#### [PAGE]

------------------------------------

The Chakma Autonomous District Council (CADC) is an autonomous council for the Chakma people living in the south-western part of Mizoram, India. It covers the Tuichawng (Chawngte) subdivision of Lawngtlai district. Its headquarters is at Kamalanagar. The Chakma people has been demanding to change the status of the Chakma Autonomous District Council into a Union territory under the name Chakmaland.

The Chakma Autonomous District Council was formed under the Sixth schedule of the Constitution of India on 29 April 1972. The Council is the replication of the state assembly and exercises executive power over specially allotted departments. It is one of the three Autonomous District Councils of Mizoram state in North-East India. It is an autonomous council for ethnic Chakma people living in South-Western Mizoram bordering Bangladesh and Myanmar. There is also a growing demand for 'Chakmaland' union territory.

------------------------------------

#### [STATED EXERCISE 1]
Render the lines of the records as a numbered list, from the start of the records through the line containing "[671, 931, 680, 939] StreetName: **** ST", inclusive, with blank lines omitted and the pictures left out.
The records that follow bear no relation to the text on the Chakma Autonomous District Council.

------------------------------------

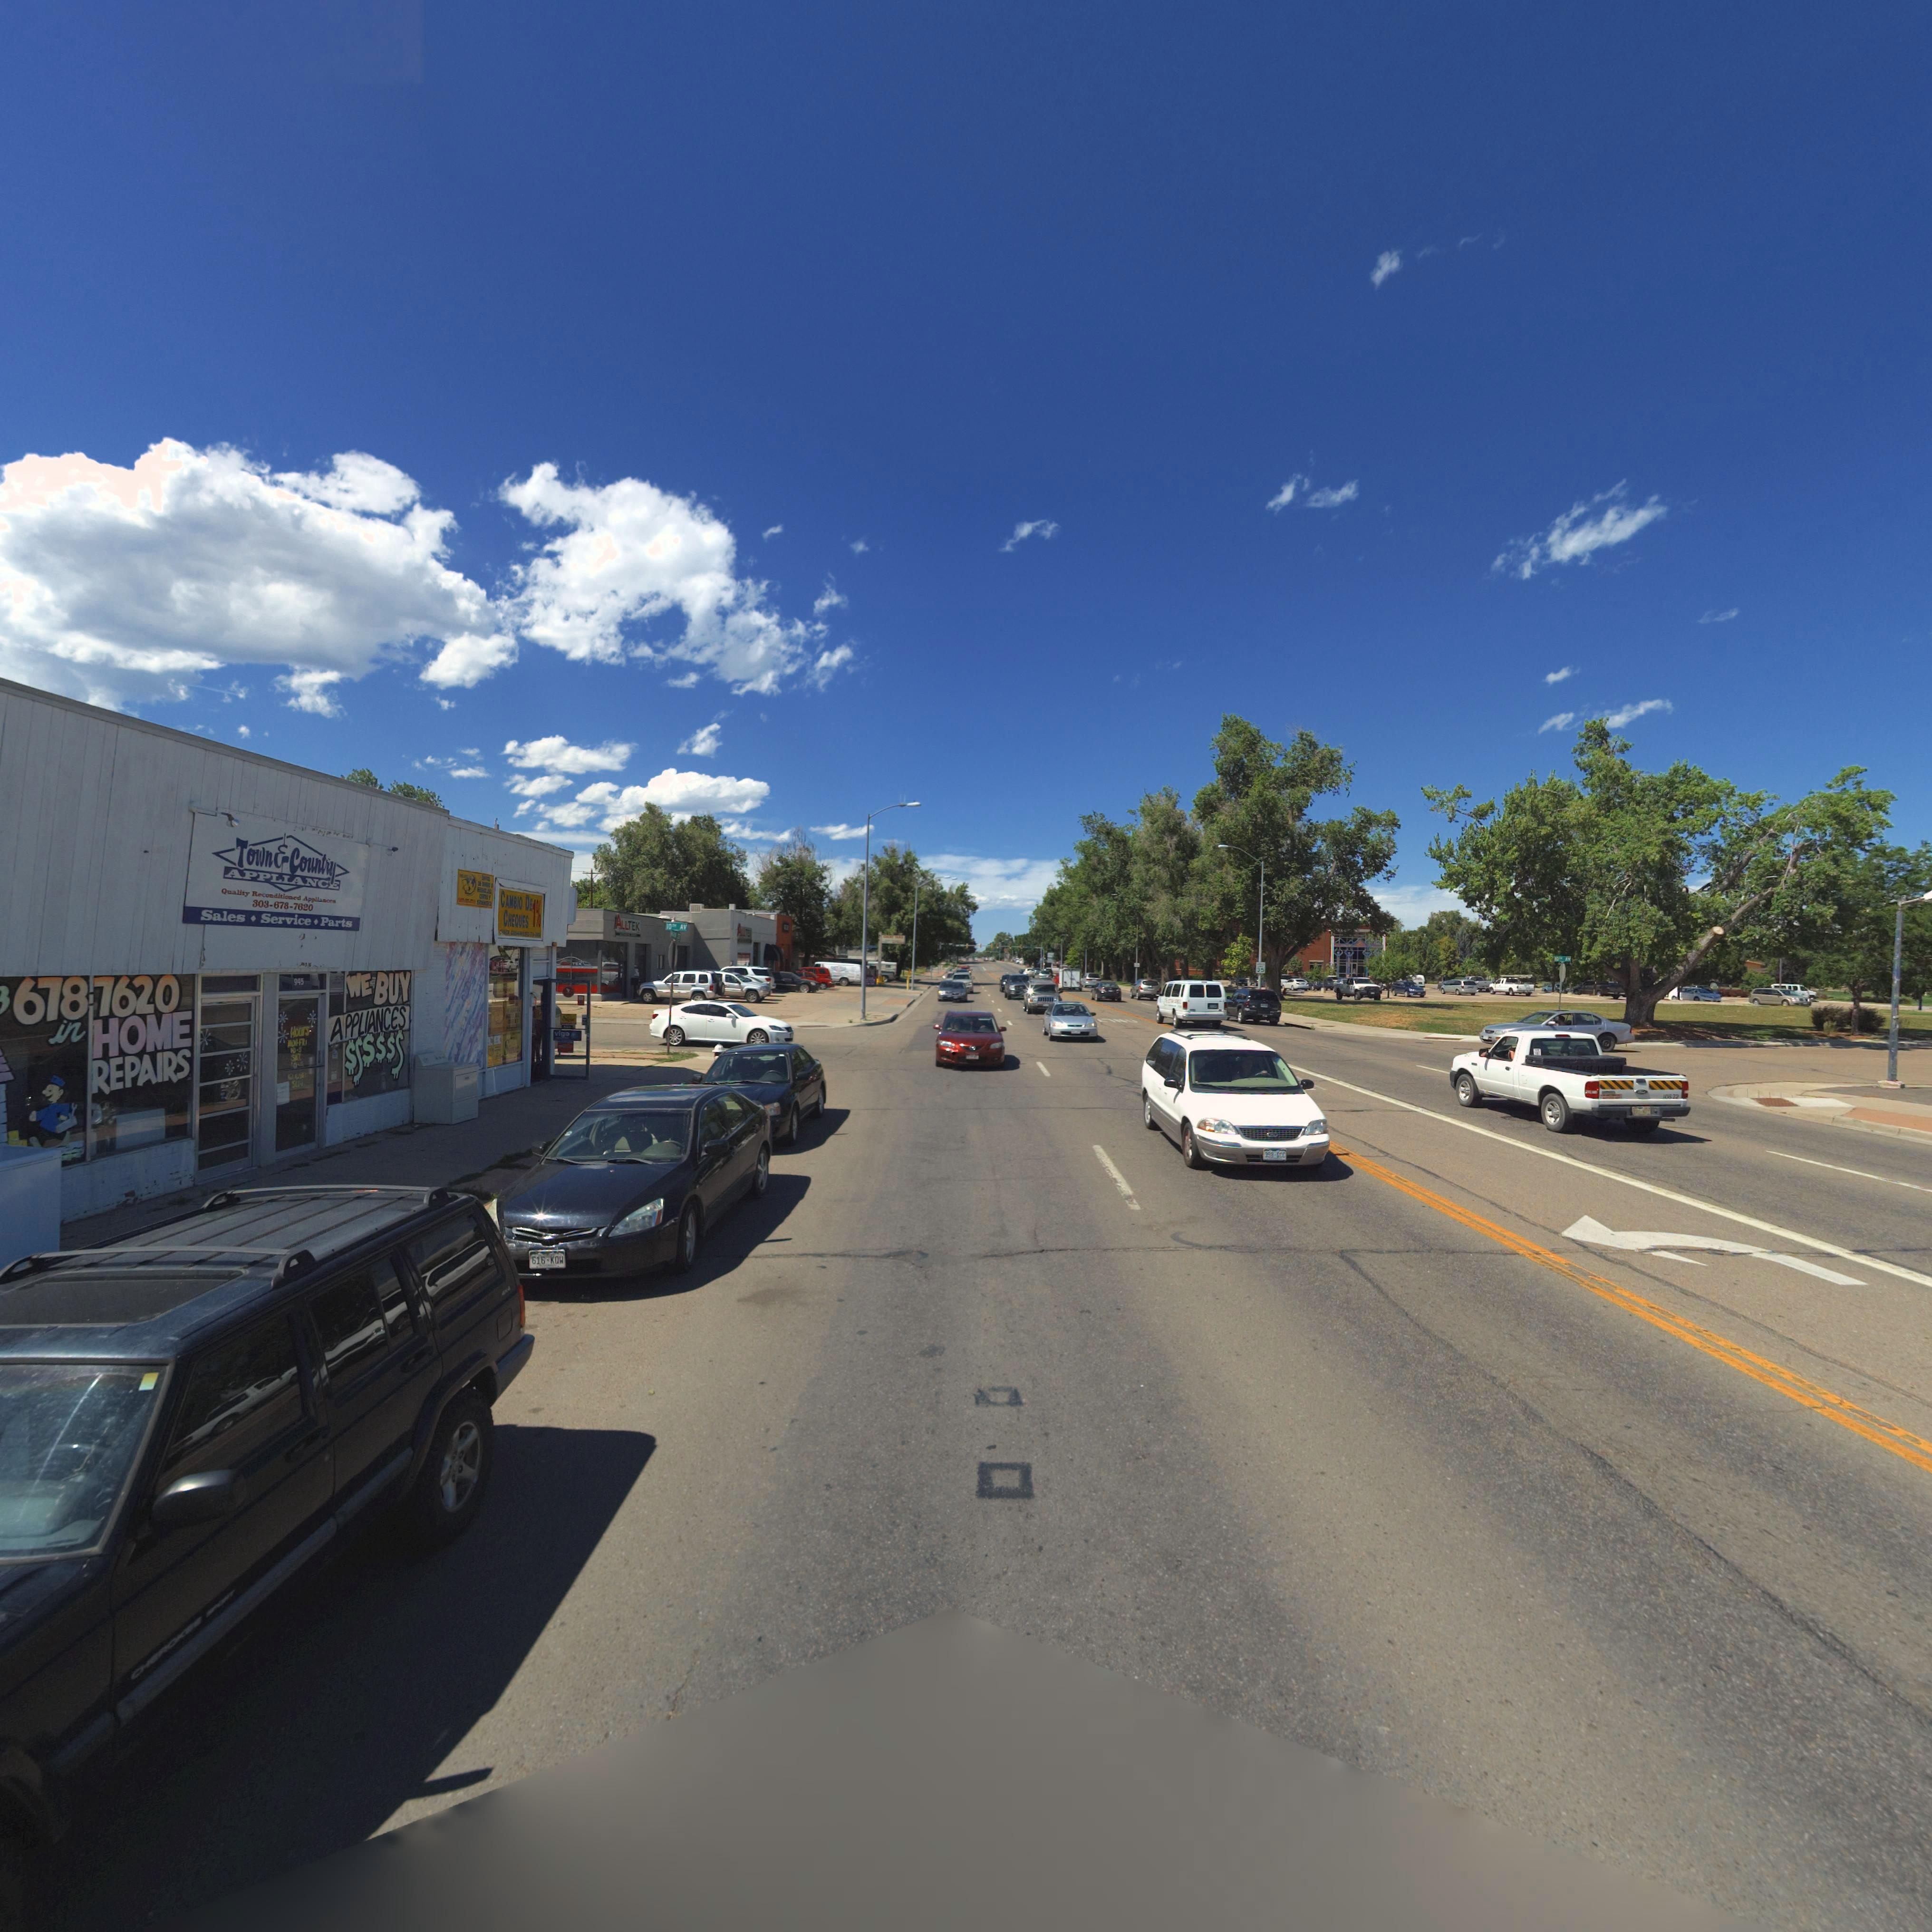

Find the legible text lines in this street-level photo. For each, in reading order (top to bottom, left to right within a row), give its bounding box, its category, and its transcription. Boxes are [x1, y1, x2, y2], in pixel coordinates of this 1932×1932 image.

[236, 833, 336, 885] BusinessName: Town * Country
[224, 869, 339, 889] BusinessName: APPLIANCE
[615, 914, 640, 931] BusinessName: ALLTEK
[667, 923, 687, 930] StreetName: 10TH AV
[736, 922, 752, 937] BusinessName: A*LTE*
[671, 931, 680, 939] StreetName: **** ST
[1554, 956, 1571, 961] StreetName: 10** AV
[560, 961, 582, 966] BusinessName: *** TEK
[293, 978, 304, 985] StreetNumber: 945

------------------------------------

#### [STATED EXERCISE 2]
In the passage on the Chakma Autonomous District Council, reproduce the portion between "The Chakma Autonomous District Council was" and "for 'Chakmaland' union territory.", inclusive, replacing "executive power" with "administrative authority".

#### [COMPLETE ANSWER 1]
1. Find the legible text lines in this street-level photo. For each, in reading order (top to bottom, left to right within a row), give its bounding box, its category, and its transcription. Boxes are [x1, y1, x2, y2], in pixel coordinates of this 1932×1932 image.
2. [236, 833, 336, 885] BusinessName: Town * Country
3. [224, 869, 339, 889] BusinessName: APPLIANCE
4. [615, 914, 640, 931] BusinessName: ALLTEK
5. [667, 923, 687, 930] StreetName: 10TH AV
6. [736, 922, 752, 937] BusinessName: A*LTE*
7. [671, 931, 680, 939] StreetName: **** ST

#### [COMPLETE ANSWER 2]
The Chakma Autonomous District Council was formed under the Sixth schedule of the Constitution of India on 29 April 1972. The Council is the replication of the state assembly and exercises administrative authority over specially allotted departments. It is one of the three Autonomous District Councils of Mizoram state in North-East India. It is an autonomous council for ethnic Chakma people living in South-Western Mizoram bordering Bangladesh and Myanmar. There is also a growing demand for 'Chakmaland' union territory.